Tip #5. Rev-Up Your Customer Service Strategy
By now, you have a dynamite service team. It’s now time to take things up a notch and incorporate a proactive approach to customer service.
To do so, you should consider potential sticking points that clients might have and find ways to address them immediately. Contacting the client before they encounter a problem is the best way to improve satisfaction.
Here are some examples of proactive strategies to put in place:
- Provide live support: Chatbots and automated email responses are helpful but should never replace personal interaction. People want to deal with a real, live person, not a bot, especially when they have complex queries.
- Humanize your team: Place bios and photos of your team on your website. List each consultant’s qualifications, but also include some personal information. This allows clients to get to know your team and see with whom they’re dealing.
- Make it easy to contact your firm: How do your clients like to reach out to you? Can they contact you through messaging services, Skype, or social media? When is it most convenient for them to get hold of you? You might consider extending your hours or working late if a client is in a different time zone from you.
- Adopting a client-centric approach: Small things such as assigning a specific rep as one contact point for the client make it easy for them to build a relationship. You might also consider running events that allow you to engage with your clients and introduce them to others. Building a community around your brand may make it invaluable to your customers.
Tip #6. Gather Feedback
Being in the customer service industry is not easy. No matter how well you plan, there are bound to be issues that you cannot have foreseen. Never assume that you’re getting everything right.

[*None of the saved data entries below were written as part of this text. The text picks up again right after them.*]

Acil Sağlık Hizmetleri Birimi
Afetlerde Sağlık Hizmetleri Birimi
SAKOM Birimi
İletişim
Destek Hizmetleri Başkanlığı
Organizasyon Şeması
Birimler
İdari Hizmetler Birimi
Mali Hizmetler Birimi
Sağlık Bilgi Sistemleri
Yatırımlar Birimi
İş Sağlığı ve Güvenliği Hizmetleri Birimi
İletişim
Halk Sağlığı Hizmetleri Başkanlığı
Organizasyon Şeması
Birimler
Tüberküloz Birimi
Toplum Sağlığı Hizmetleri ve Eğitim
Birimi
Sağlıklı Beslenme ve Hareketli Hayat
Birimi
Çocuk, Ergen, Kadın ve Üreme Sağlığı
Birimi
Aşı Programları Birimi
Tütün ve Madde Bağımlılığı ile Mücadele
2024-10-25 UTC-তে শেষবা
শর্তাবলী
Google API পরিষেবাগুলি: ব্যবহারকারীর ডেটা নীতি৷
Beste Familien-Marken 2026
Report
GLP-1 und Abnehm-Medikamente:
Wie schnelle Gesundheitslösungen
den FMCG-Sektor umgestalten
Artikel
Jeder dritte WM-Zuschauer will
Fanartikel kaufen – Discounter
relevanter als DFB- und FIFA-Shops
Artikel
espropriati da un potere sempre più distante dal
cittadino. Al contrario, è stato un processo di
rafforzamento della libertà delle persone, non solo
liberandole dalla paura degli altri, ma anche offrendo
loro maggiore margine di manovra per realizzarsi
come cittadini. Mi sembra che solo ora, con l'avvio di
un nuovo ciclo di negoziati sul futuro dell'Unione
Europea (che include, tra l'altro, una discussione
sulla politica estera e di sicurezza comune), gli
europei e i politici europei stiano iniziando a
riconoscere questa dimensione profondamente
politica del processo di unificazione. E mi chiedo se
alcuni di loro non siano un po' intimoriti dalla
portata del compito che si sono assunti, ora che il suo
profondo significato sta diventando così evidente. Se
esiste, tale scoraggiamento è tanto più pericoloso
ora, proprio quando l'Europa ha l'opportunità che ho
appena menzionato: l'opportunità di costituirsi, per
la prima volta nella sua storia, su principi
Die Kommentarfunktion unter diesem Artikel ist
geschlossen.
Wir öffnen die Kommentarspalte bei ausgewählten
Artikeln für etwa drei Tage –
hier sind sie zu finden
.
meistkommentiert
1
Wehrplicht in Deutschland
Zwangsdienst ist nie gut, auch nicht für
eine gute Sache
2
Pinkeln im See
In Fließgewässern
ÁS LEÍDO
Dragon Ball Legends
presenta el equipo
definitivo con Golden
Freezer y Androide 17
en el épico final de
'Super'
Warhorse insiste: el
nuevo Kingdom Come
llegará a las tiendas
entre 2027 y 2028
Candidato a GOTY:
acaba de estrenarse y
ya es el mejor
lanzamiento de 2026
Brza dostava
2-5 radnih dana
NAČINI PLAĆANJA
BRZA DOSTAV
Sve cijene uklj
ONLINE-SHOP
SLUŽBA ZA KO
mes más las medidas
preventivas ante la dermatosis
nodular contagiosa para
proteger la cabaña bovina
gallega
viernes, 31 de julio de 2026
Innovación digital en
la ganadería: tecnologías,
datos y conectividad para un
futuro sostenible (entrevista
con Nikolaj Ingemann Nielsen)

After all, your idea of excellent service and your client’s may be very different. Take every opportunity available to you to provide clients with the chance to give feedback.
You can ask them to rate their experience at the end of a call, via email, or through SMS. Also, ensure that the contact form on your website is easy to find and access. This could prevent unhappy clients from voicing their discontent on social media or other public platforms.
Gather information from review sites, your Google My Business page, and several other sources. Consider sending out client surveys once or twice a year and speak to your sales and admin teams about the difficulties that they encounter.
Finally, review your processes and protocols and see if there are any ways to streamline these.
Businesses should never rest on their laurels when it comes to customer service. They have to consistently review and tweak their offerings in line with changing client requirements.
Had BlockBuster done so, they’d still be a driving force in the American entertainment industry rather than a now-defunct franchise.